• TEXT SHOWN:
▬▬▬

Saturday, February 25, 2006

Quote of the Week

The Quote of the Week comes from conservative (Schmuck)commentator Tucker Carlson regarding Dick Cheney shooting his hunting buddy Harry Whittington.
Mr. Carlson countered Democratic commentator Paul Begala’s statement that the Vice President confirmed “preconceived notions” that Cheney & his boss, George W. Bush, “are trigger-happy and think they are above the law” with this inspiring statement:

“I don’t understand the fuss at all. He shot this guy in his private time on private property, and the guy hasn’t complained about it.” Wow.

He doesn't understand the fuss? Seriously? Hello, the Vice President SHOT someone! Accident or not, if a civilian American citizen accidentally shot another human being they would be in jail pending an investigation & probably a trial!
So by Tucker Carlson’s standards, as long as it’s on our private time on private property, we can go forth and “accidentally” shoot our friends as long as they don’t complain about. Good to know. Because as we all know, you can’t complain once you’re having a heart attack or dead!

Tuesday, February 14, 2006

The Villains of Valentine


My mother, sweet woman that she is, answered her phone this morning with a festive "Happy Valentine's Day". I responded, "happy VD mom". I know, not something one should say to the woman who gave them life. But I think my mom is starting to catch on that I am not the sweet child that she raised. I'm pretty sure that she has figured out that her only child is now a little hostile and bitter when it comes to romantic relationships. Bless her heart. However, on the flip side, she is also very understanding in some ways. This is afterall the same woman that works so much she doesn't bother to drive home some nights. I caught her this morning on the way home & she mentioned that she hadn't been home since Friday(!) and really hadn't even missed anything there besides her own shower. Yeah, I am my mother's daughter. I say this to explain part of my personality that has become a source of discussions lately. I don 't like excessively clingy men!
Usually I would go into my annual "Valentine's Day Sucks" rant. But I've done that every year since one of my friend's boyfriends felt me up when she left him alone with me! I've had ONE good Valentine in my whole life. It was beautiful & hopefully one year, before I die, I'll have another one. So for now I'll just complain about men I've dumped before V-day!

I hate to break up with guys. As a matter of fact, I usually don't break up with them. I just manipulate them into breaking up with me. Don't get me wrong, I don't do anything drastic like cheat on them with their father or engage in any other kind of Jerry Springer-like behavior. I simply change my body language and the way I speak to them. But the thing that I am most guilty of is just not calling them... Ever. Now I know this is cowardly behavior. And when guys do it, it usually pisses me off. But when it comes to breaking up, I am a big hypocrite.

Going through the motions
I had a boyfriend a few years back that I really liked. Well I thought I did. As it turned out, the thing I liked best about him was that he was crazy about me and treated me like I was his fantasy sprung to life. Unfortunately, crazy turned out to be a good description of our relationship. I can honestly say he is the only boyfriend I have ever physically tried to kill. He brought out every ugly trait in me I never knew I had! (does that make sense?) I broke up with him twice, only to take him back both times. Finally I had had enough of our chaotic union, I decided to force him to break up with me. It took about 2-3 weeks for my plan to work though. I got really boring. I mean REALLY uninterested... In everything! I basically just went through the motions with him. We'd walk hand in hand, but I wouldn't talk. I kiss him goodbye like a dutiful housewife and walk away. He'd meet me after our day and I would address him in a monotone. Finally I made him miserable and bored enough to dump me. The backfire came when I started dating someone else and he stalked us. But I found that this technique of getting guys to break up with me was quite effective!

▬▬▬

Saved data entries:
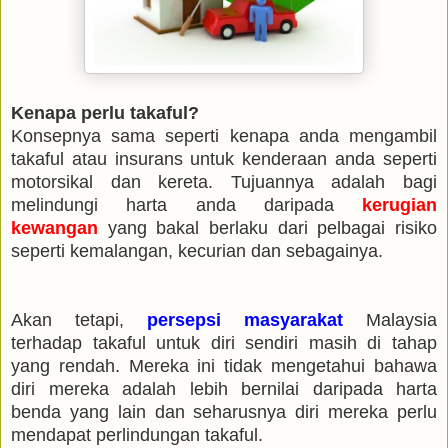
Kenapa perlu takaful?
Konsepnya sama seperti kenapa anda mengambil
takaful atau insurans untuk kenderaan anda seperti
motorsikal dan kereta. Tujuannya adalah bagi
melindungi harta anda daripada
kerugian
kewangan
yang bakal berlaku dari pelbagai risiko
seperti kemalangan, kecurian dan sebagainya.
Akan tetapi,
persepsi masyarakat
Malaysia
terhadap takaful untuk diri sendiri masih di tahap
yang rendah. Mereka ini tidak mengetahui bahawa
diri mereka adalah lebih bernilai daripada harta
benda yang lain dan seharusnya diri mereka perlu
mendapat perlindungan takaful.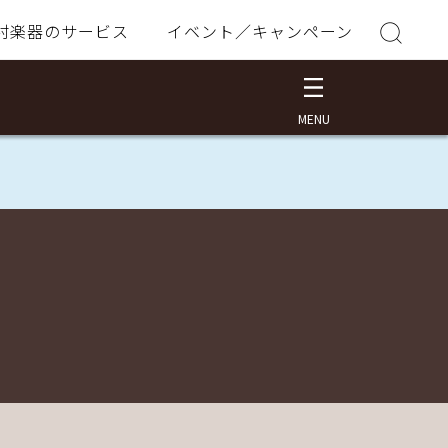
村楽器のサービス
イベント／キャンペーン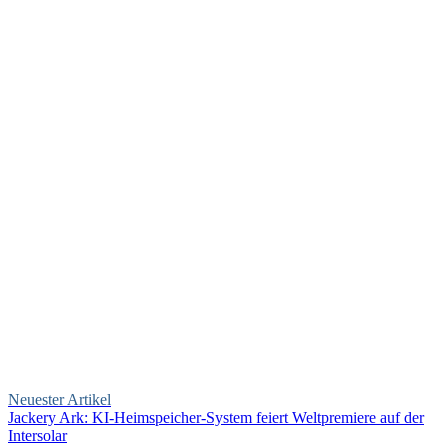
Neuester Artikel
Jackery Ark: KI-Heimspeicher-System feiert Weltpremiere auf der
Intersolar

▬▬▬

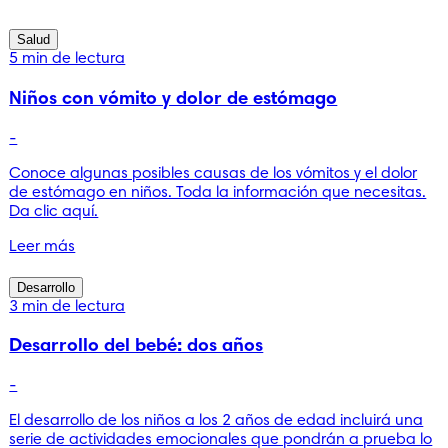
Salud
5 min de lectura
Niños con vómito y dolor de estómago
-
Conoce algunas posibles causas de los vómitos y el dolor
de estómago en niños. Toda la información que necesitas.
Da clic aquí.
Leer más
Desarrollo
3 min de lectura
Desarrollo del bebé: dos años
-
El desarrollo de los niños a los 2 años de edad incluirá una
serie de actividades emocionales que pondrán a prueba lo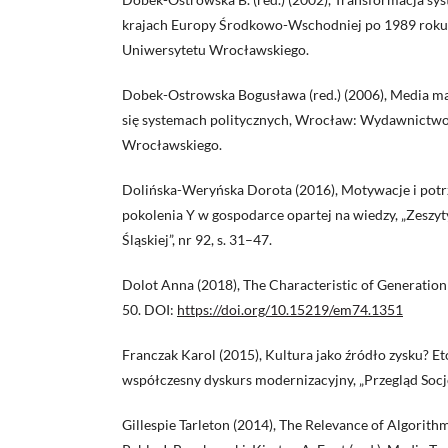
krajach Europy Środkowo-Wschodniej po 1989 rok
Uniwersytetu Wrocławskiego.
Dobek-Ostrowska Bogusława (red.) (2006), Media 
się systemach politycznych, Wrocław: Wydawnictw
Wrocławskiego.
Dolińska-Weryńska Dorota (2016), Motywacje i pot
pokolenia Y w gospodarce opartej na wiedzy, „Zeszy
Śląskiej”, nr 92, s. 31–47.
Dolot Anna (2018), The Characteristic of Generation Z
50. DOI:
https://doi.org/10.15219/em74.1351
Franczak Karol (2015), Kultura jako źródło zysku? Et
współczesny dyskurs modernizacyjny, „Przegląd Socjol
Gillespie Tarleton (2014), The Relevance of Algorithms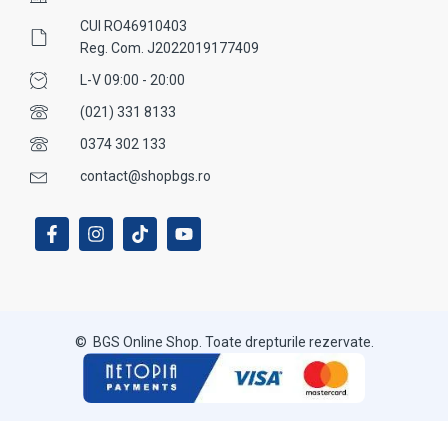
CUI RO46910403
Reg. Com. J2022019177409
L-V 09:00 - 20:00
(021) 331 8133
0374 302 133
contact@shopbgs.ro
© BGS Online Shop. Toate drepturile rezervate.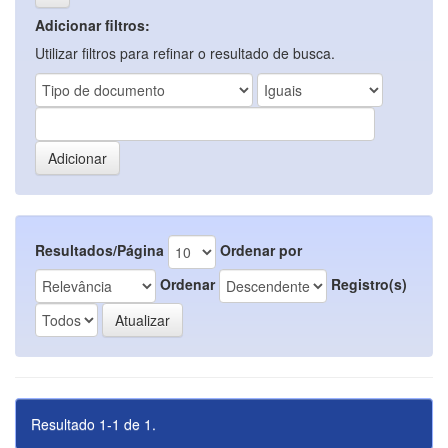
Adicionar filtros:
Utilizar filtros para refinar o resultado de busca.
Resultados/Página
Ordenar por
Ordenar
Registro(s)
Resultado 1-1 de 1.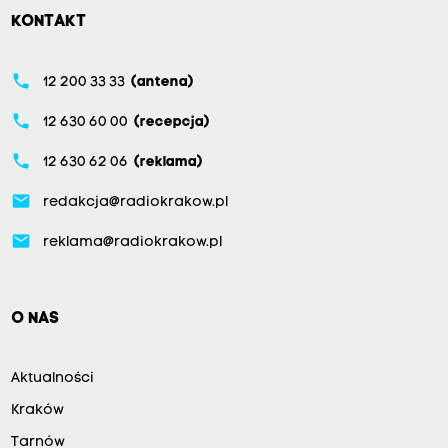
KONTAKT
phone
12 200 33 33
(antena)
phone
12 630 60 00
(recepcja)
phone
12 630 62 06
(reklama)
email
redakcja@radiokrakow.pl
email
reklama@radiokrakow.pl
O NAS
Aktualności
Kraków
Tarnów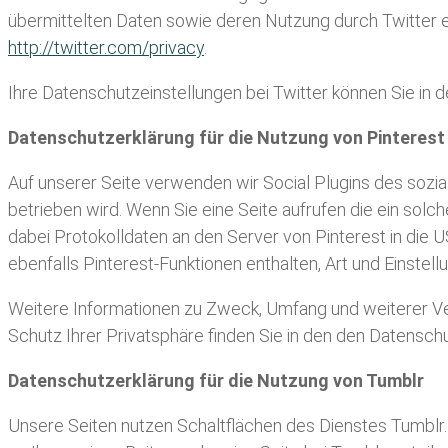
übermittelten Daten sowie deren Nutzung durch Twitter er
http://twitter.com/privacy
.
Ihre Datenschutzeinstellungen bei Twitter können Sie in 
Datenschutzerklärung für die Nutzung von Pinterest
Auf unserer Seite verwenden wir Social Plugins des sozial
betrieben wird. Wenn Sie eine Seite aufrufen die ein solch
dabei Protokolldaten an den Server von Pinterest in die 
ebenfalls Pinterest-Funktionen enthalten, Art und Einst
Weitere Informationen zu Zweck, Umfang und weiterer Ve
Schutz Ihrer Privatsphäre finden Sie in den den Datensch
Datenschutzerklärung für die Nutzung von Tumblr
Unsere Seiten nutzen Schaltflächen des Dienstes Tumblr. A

▬▬▬

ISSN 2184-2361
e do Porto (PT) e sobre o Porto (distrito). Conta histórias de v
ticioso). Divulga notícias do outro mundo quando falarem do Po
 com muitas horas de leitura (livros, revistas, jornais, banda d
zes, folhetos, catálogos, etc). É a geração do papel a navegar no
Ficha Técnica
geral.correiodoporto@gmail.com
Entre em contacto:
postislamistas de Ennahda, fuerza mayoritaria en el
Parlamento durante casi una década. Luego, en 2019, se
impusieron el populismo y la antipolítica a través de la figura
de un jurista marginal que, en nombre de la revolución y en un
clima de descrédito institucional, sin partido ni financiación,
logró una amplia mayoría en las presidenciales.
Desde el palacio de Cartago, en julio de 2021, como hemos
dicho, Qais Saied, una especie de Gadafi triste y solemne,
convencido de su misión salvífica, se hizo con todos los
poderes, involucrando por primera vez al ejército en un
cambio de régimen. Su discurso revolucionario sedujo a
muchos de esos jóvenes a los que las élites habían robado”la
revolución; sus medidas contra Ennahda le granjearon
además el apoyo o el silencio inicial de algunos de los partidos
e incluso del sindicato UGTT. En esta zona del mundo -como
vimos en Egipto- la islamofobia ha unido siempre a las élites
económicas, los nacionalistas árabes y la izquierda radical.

▬▬▬

• WHAT YOU WILL DO:
**A)** In the blog text, whom did Dick Cheney shoot?
**B)** According to the blog text, why did the writer decide to make her boyfriend from a few years back break up with her?
**C)** Reproduce the passage of the blog text that starts at "So by Tucker" and stops after "attack or dead!".

• RESPONSES IN ORDER:
**A)** His hunting buddy, Harry Whittington.

**B)** She had broken up with him twice and taken him back both times. She finally had enough of their chaotic relationship, so she decided to force him to end it.

**C)**
So by Tucker Carlson’s standards, as long as it’s on our private time on private property, we can go forth and “accidentally” shoot our friends as long as they don’t complain about. Good to know. Because as we all know, you can’t complain once you’re having a heart attack or dead!